START Source material

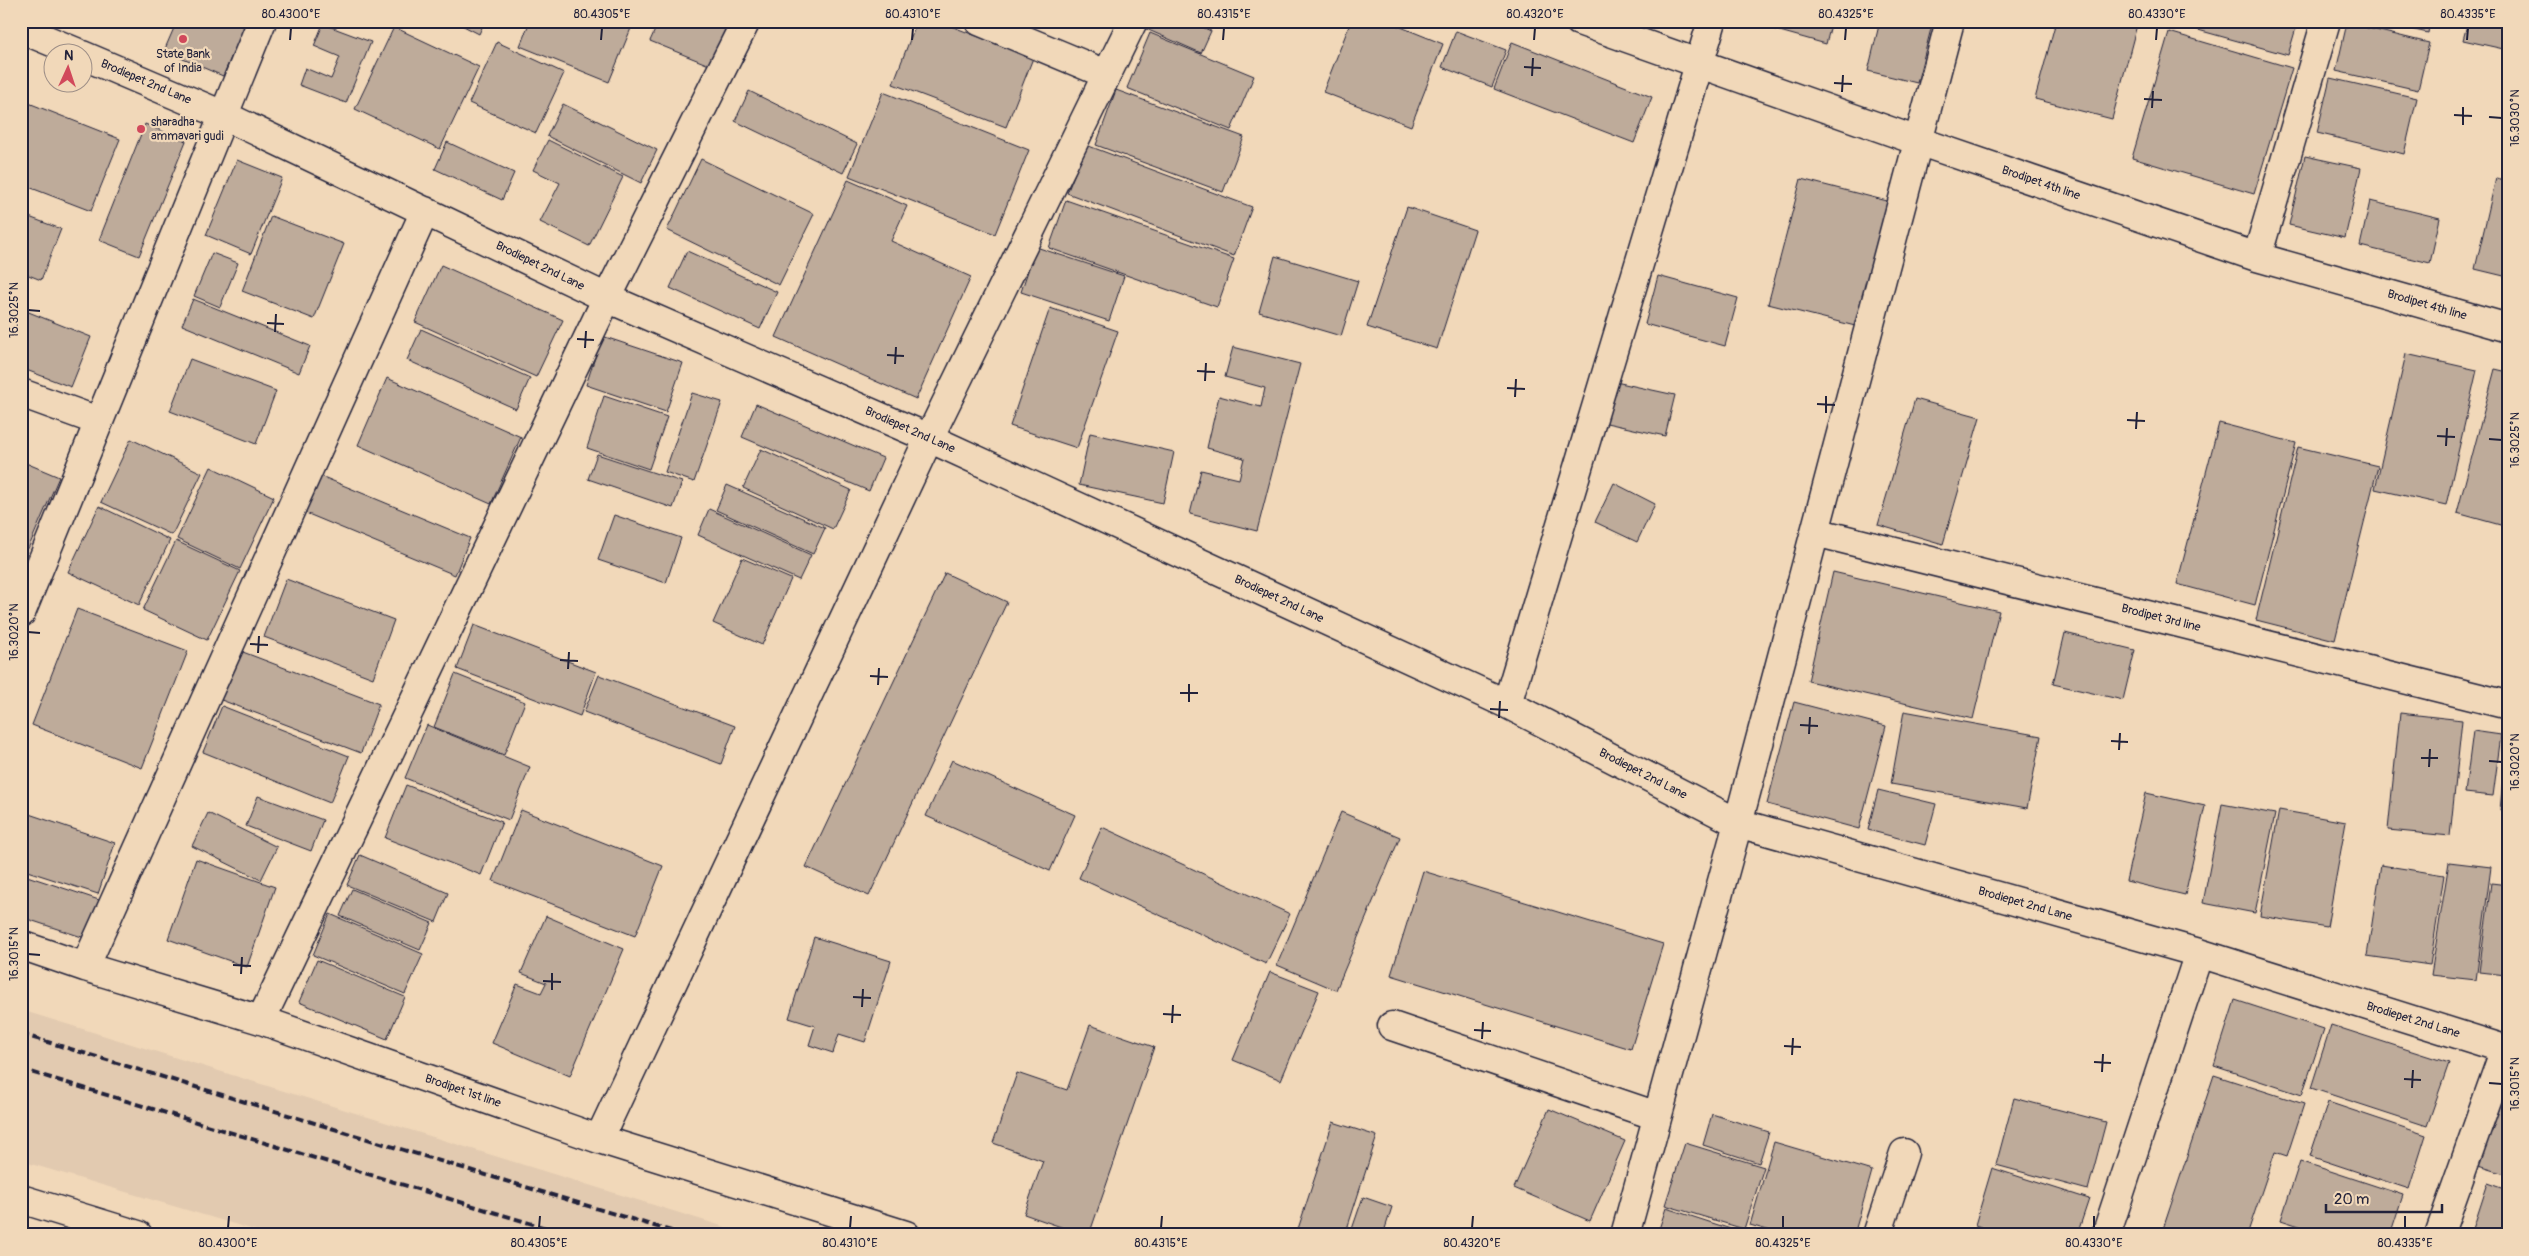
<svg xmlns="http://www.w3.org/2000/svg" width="2529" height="1256" font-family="Pangolin,sans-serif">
<rect width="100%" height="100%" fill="#f1d8b9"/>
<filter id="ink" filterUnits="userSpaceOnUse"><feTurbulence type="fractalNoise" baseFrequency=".02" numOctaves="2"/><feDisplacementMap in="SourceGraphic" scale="10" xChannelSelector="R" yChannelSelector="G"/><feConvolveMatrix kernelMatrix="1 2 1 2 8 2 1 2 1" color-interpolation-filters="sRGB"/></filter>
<g filter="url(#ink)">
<path fill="#e2cab0" d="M21,1010L472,1149L751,1235H271L21,1161Z"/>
<path fill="#beab9a" stroke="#22223b" d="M177,21H247L223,76L164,51Z
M454,21H485L479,34Z
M530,21H634L609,82L520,46Z
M659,21H734L714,67L650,41Z
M917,21H938L1033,58L1006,127L893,84Z
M1147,21H1189L1211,31L1201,53L1144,28Z
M1192,21H1209L1206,27Z
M1351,21H1386L1443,44L1411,126L1323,92Z
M1744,21H1832L1826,44Z
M1880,21H1933L1917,83L1868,71Z
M2056,21H2138L2112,119L2035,99Z
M2174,21H2298L2288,55L2173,23Z
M2375,21H2430L2428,33Z
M2468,21H2508V50L2463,40Z
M2347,23L2429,43L2418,90L2336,71Z
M323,24L371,42L346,103L299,85L305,68L331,79L340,57L314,46Z
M394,27L479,67L440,149L355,109Z
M1456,31L1506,50L1492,87L1442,67Z
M2169,32L2292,68L2254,194L2132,158Z
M1150,33L1254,76L1231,130L1127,88Z
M497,42L564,73L536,133L469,103Z
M1512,42L1652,97L1634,143L1494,89Z
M2330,78L2417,98L2404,154L2317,133Z
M1116,90L1244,137L1223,192L1096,145Z
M749,91L857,144L843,173L735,121Z
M883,92L1029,150L995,234L849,176Z
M21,100L120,139L91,211L21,184Z
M563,104L657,150L641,183L547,136Z
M145,124L186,141L139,256L99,240Z
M548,140L623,177L589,246L540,222L560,183L533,170Z
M447,142L514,173L502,200L435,169Z
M1086,145L1252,207L1234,256L1067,193Z
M2305,156L2361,168L2345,238L2289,225Z
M701,159L814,214L779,285L667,230Z
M237,160L282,178L251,254L206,235Z
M2496,178L2508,181V277L2475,269Z
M1801,179L1899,204L1867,329L1768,304Z
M848,180L907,206L891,241L971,277L916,399L776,337Z
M1066,200L1234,259L1217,307L1049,248Z
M2370,201L2440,218L2430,263L2360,246Z
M1407,207L1475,230L1437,349L1367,327Z
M21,214L61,229L41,280L21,272Z
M271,216L344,244L314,319L242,291Z
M1036,247L1124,276L1109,321L1021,292Z
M687,251L777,292L760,329L670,288Z
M212,253L238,263L220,307L194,296Z
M1275,256L1358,281L1341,336L1259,312Z
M441,265L563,320L536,377L415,322Z
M1658,276L1738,298L1725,346L1645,324Z
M193,299L310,346L299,373L182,325Z
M1050,308L1118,331L1077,448L1010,426Z
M21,309L91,337L71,387L21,368Z
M421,329L530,378L516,409L407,360Z
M602,336L683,363L666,412L586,385Z
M1233,347L1300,364L1257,531L1190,514L1201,470L1239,479L1244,458L1207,448L1219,396L1261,407L1265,388L1225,377Z
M2406,354L2477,370L2446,505L2375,489Z
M190,359L276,391L256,444L170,411Z
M2495,369L2508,372V509L2504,526L2457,513Z
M387,378L521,437L491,504L358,445Z
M1611,381L1675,395L1665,436L1602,422Z
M692,393L722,402L694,482L665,472Z
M604,396L667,417L649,469L587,448Z
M1915,399L1980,417L1943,544L1878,525Z
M756,404L883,458L869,491L742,437Z
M2219,423L2296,443L2255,605L2177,584Z
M1090,433L1174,452L1163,503L1079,485Z
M131,439L202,473L172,535L101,502Z
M2298,447L2378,466L2335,640L2256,620Z
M761,449L851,490L833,529L743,488Z
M597,454L682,482L673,508L588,479Z
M21,461L59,477L21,565Z
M211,467L274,497L240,569L177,539Z
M316,474L470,538L455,575L301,511Z
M1614,483L1655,504L1637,542L1595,522Z
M727,485L825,528L813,554L716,510Z
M99,506L170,540L139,605L68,572Z
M709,509L811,555L799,580L698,535Z
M614,515L681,538L666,583L598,560Z
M176,541L240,571L207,640L143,610Z
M742,558L791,579L762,645L713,623Z
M1833,572L1999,611L1973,719L1808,681Z
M945,573L1007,602L869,896L806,867Z
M286,579L394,620L373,678L264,637Z
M77,609L188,651L142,768L32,725Z
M474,625L596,672L580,716L457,669Z
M2065,633L2135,650L2123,700L2053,684Z
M235,649L379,704L361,753L216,698Z
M455,674L525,702L504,755L434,727Z
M599,675L735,726L721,764L584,712Z
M1794,702L1886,726L1859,829L1767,804Z
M222,706L349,756L330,803L203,752Z
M1904,711L2041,736L2027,808L1891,784Z
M2400,713L2462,720L2450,836L2388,830Z
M427,725L530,767L509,820L405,778Z
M2473,731L2501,735L2493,796L2465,793Z
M2506,747H2508V811L2500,810Z
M952,760L1075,815L1050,871L926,816Z
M406,785L502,822L481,875L385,838Z
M1878,790L1936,804L1925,845L1868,830Z
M2146,793L2205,806L2185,895L2126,881Z
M258,796L323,820L311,851L246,826Z
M2222,804L2275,814L2255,913L2203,903Z
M521,810L663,866L635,936L493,881Z
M2279,810L2346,822L2327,927L2260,916Z
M23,812L115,843L98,894L21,869Z
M1341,812L1400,837L1336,990L1277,965Z
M208,813L277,847L261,880L192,846Z
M1102,827L1290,914L1266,964L1079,878Z
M360,855L448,893L436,922L347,885Z
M196,859L275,887L247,967L168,939Z
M2449,862L2491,867L2476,980L2431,975Z
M2381,865L2444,875L2430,965L2367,956Z
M1423,871L1663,944L1631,1049L1391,975Z
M21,874L99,900L85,938L21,917Z
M2491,883L2508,885L2506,975L2479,972Z
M352,889L432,923L420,950L340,916Z
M330,914L423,954L405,994L313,955Z
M546,916L624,949L570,1076L492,1043L517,984L541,993L546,983L521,973Z
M814,937L891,961L865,1042L839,1034L833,1053L809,1045L815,1026L789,1018Z
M317,960L405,997L387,1039L299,1002Z
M1270,972L1319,991L1281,1080L1233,1060Z
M2235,1000L2324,1029L2302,1095L2214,1066Z
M1090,1025L1154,1047L1089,1235H1084L1024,1214L1043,1161L993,1143L1017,1073L1067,1090Z
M2331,1025L2449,1063L2427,1126L2311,1088Z
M2214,1075L2304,1104L2287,1156L2275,1152L2247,1235H2161Z
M2508,1077V1175L2476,1165Z
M2014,1098L2106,1122L2088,1190L1996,1165Z
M2328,1102L2426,1135L2409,1189L2310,1156Z
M1549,1109L1625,1141L1590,1221L1514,1188Z
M1712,1114L1769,1132L1759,1163L1703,1145Z
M1333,1122L1377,1136L1345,1235H1296Z
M1774,1142L1872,1171L1854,1235H1785L1750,1225Z
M1685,1143L1764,1167L1744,1229L1665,1205Z
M2300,1161L2403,1195L2390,1235H2327L2281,1220Z
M1992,1168L2089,1199L2077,1235H2005L1975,1225Z
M2488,1183L2508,1190V1235H2471Z
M1363,1197L1392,1207L1383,1235H1350Z
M1666,1208L1743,1233L1742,1235H1657Z
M2290,1230L2303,1235H2289Z"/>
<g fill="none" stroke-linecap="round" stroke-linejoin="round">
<g stroke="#22223b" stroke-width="31">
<path id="minor" d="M979,21L1106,74
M1579,21L1918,141L2257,257L2508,328
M21,29L76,52
M82,55L225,116L607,298L929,438L1507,704L1738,823L2199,953L2508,1050
M2257,257L2326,21
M21,393L98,421
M1815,532L2508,705
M21,613L262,21
M1507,704L1712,21
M21,945L85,967L261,1020L599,1139L906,1235
M85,967L425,211
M261,1020L607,298L746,21
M1392,1026L1657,1116
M599,1139L929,438L1133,21
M21,1199L138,1235
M1625,1235L1738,823L1950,21
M1877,1235L1904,1153
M2106,1235L2199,953
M2439,1235L2505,1049"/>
</g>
<use href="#minor" stroke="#f1d8b9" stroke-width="28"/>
<path stroke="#22223b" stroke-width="4" stroke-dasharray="8 4" stroke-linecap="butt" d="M21,1034L684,1235
M21,1069L569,1235"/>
</g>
</g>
<path fill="none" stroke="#22223b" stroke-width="2" d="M290,40L291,28M601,40L602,28M912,40L913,28M1223,40L1224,28M1534,40L1535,28M1845,40L1846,28M2156,40L2157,28M2467,40L2468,28M1524,67L1541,68M1532,76L1533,58M1834,83L1852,84M1842,92L1843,75M2144,99L2162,100M2152,108L2153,91M2454,115L2472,116M2489,117L2502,118M2463,125V107M28,310L40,311M267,323L284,324M275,332L276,314M577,339L594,340M585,348L586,331M887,355L904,356M895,364L896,347M1197,371L1215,372M1205,381L1206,363M1507,388L1525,389M1515,397L1516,379M1817,404L1835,405M1826,413V396M2127,420L2145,421M2136,429L2137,412M2437,436L2455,437M2489,439L2502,440M2446,446L2447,428M28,632L40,633M250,644L268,645M258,653L259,636M560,660L578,661M568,669L569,652M870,676L888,677M878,685L879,668M1180,693H1198M1189,702V684M1490,709L1508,710M1499,718L1500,701M1800,725L1818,726M1809,734L1810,717M2111,741L2128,742M2119,750L2120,733M2421,758H2438M2489,761L2502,762M2429,767L2430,749M28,954L40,955M233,965L251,966M241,974L242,957M543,981L561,982M552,990V973M853,997L871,998M862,1007L863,989M1163,1014L1181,1015M1172,1023L1173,1005M1474,1030L1491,1031M1482,1039L1483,1022M1784,1046L1801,1047M1792,1055L1793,1038M2094,1062L2111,1063M2102,1072L2103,1054M2404,1079L2421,1080M2489,1083L2502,1084M2412,1088L2413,1070M228,1228L229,1216M539,1228L540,1216M850,1228L851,1216M1161,1228L1162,1216M1472,1228L1473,1216M1783,1228V1216M2094,1228V1216M2405,1228V1216"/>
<g fill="#d1495b" stroke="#f1d8b9" stroke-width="2">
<circle cx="183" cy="39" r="5"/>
<circle cx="141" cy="129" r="5"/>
</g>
<g text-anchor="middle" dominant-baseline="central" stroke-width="4.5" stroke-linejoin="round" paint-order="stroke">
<g font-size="12" fill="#22223b" stroke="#f1d8b9">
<text x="183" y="54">State Bank<tspan x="183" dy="14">of India</tspan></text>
<text x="151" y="122" text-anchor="start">sharadha<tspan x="151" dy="14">ammavari gudi</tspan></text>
</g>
<g font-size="12" fill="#22223b" stroke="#f1d8b9">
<text transform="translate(146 82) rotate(23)">Brodiepet 2nd Lane</text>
<text transform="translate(2041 183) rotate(19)">Brodipet 4th line</text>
<text transform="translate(540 266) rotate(26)">Brodiepet 2nd Lane</text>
<text transform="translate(2427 305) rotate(16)">Brodipet 4th line</text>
<text transform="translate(910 430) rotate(24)">Brodiepet 2nd Lane</text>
<text transform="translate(1279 599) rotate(25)">Brodiepet 2nd Lane</text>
<text transform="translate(2161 618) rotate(14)">Brodipet 3rd line</text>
<text transform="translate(1643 774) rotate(27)">Brodiepet 2nd Lane</text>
<text transform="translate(2025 904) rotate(16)">Brodiepet 2nd Lane</text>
<text transform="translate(2413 1020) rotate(17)">Brodiepet 2nd Lane</text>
<text transform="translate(463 1091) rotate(19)">Brodipet 1st line</text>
</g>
</g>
<rect width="2529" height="1256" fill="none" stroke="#f1d8b9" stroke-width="55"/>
<g transform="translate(68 68) rotate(3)"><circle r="24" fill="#f1d8b9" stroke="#9e8f87"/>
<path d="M0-4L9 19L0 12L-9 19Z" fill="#d1495b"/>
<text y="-8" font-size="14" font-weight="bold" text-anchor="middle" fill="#22223b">N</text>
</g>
<path d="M2326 1204v8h116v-8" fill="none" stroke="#22223b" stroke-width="2.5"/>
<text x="2334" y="1204" font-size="15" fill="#22223b" stroke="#f1d8b9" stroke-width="4" paint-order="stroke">20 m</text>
<rect x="28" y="28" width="2474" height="1200" fill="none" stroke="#22223b" stroke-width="2"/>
<g font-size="12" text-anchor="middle" fill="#22223b">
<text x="291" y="18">80.4300°E</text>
<text x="602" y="18">80.4305°E</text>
<text x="913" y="18">80.4310°E</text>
<text x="1224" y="18">80.4315°E</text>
<text x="1535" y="18">80.4320°E</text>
<text x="1846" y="18">80.4325°E</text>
<text x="2157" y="18">80.4330°E</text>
<text x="2468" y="18">80.4335°E</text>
<text transform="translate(2515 118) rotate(-90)" y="4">16.3030°N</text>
<text transform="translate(14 310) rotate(-90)" y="4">16.3025°N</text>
<text transform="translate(2515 440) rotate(-90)" y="4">16.3025°N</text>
<text transform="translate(14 632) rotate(-90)" y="4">16.3020°N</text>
<text transform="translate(2515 762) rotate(-90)" y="4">16.3020°N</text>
<text transform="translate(14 954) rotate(-90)" y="4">16.3015°N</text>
<text transform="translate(2515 1084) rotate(-90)" y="4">16.3015°N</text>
<text x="228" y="1247">80.4300°E</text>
<text x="539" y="1247">80.4305°E</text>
<text x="850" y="1247">80.4310°E</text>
<text x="1161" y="1247">80.4315°E</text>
<text x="1472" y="1247">80.4320°E</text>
<text x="1783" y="1247">80.4325°E</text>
<text x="2094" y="1247">80.4330°E</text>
<text x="2405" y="1247">80.4335°E</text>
</g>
</svg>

END Source material

• **Exercise requirements**:
What lines in the data above contain the word "filter"? Show them all.

• **Completed task**:
<filter id="ink" filterUnits="userSpaceOnUse"><feTurbulence type="fractalNoise" baseFrequency=".02" numOctaves="2"/><feDisplacementMap in="SourceGraphic" scale="10" xChannelSelector="R" yChannelSelector="G"/><feConvolveMatrix kernelMatrix="1 2 1 2 8 2 1 2 1" color-interpolation-filters="sRGB"/></filter>
<g filter="url(#ink)">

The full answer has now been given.